Screening of investments: political agreement reached on an EU framework
The EU will soon be able to coordinate scrutiny of investments from third countries in strategic sectors to check that they do not threaten security or public order.
The Presidency today reached a provisional agreement with European Parliament representatives on an EU framework for screening foreign direct investments (FDIs). The agreement will now be submitted for political endorsement by EU ambassadors.
“Today agreement will provide better protection for Europe and its citizens. This is not about closing down our markets but about acting responsibly. We are determined to keep our technology sectors and key infrastructure safe. I now encourage member states to endorse this ambitious reform.”
Margarete Schramböck, Austrian Federal Minister for Digital and Economic Affairs and President of the Council
The EU is the number one destination for FDIs and is a very open market. However, in recent years there has been a surge in investments relating to critical EU assets which are not the result of normal market forces. For example, opaque state-owned enterprises or private firms with close government links have been buying EU firms using cutting-edge or dual use technologies (such as artificial intelligence, robotics or nanotechnologies) and strategic infrastructure assets which could have a potential impact on the EU’s security or public order.
Currently, fewer than half of EU member states have legislation in place that allows them to review FDIs. On the basis of the rules agreed today, member states will retain the power to review and potentially block foreign direct investment on security and public order grounds. In the same way, they will not be required to adopt or maintain a screening mechanism. However, existing and new mechanisms will have to meet a number of EU-wide characteristics, such as the respect of the non-discrimination principle, the protection of confidential information, the right to judicial redress against national authorities’ decisions or clearly defined applicable procedural rules.
The regulation will enable the Commission to issue advisory opinions to the member states where it considers that an investment, whether planned or completed, would be likely to affect security or public order in one or more member state.
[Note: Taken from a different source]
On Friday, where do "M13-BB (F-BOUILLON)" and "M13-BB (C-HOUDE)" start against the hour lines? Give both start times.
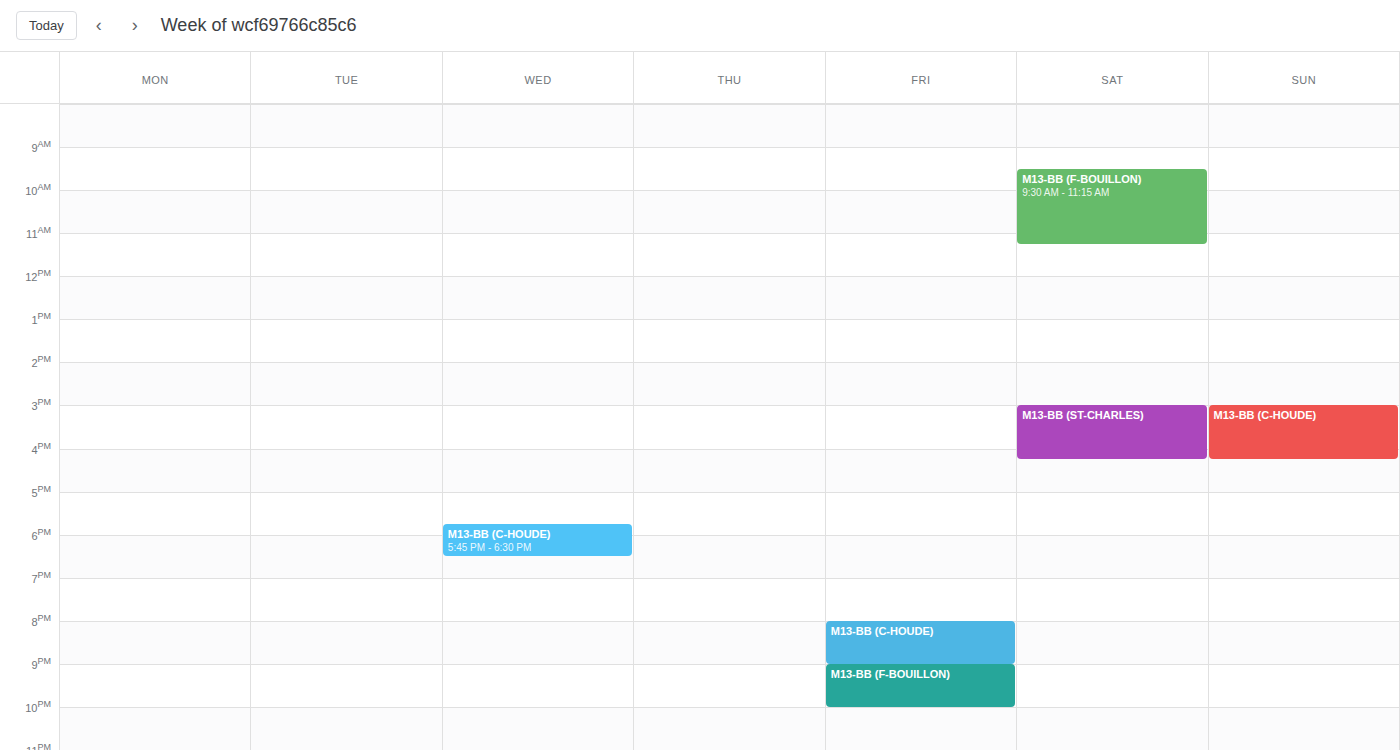
"M13-BB (F-BOUILLON)": 9:00 PM, exactly on the 9 PM line. "M13-BB (C-HOUDE)": 8:00 PM, exactly on the 8 PM line.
The text also foresees a cooperation mechanism between member states and the Commission. Member states will need to inform each other and the Commission of any foreign direct investment that is undergoing screening by their national authority. Upon request, they will also need to make available certain information, such as the ownership structure of the foreign investor and the financing of the investment.
Next steps:
The agreement will be submitted to EU ambassadors for endorsement on behalf of the Council, following technical finalisation of the text. Parliament and Council will then be called on to adopt the proposed regulation at first reading.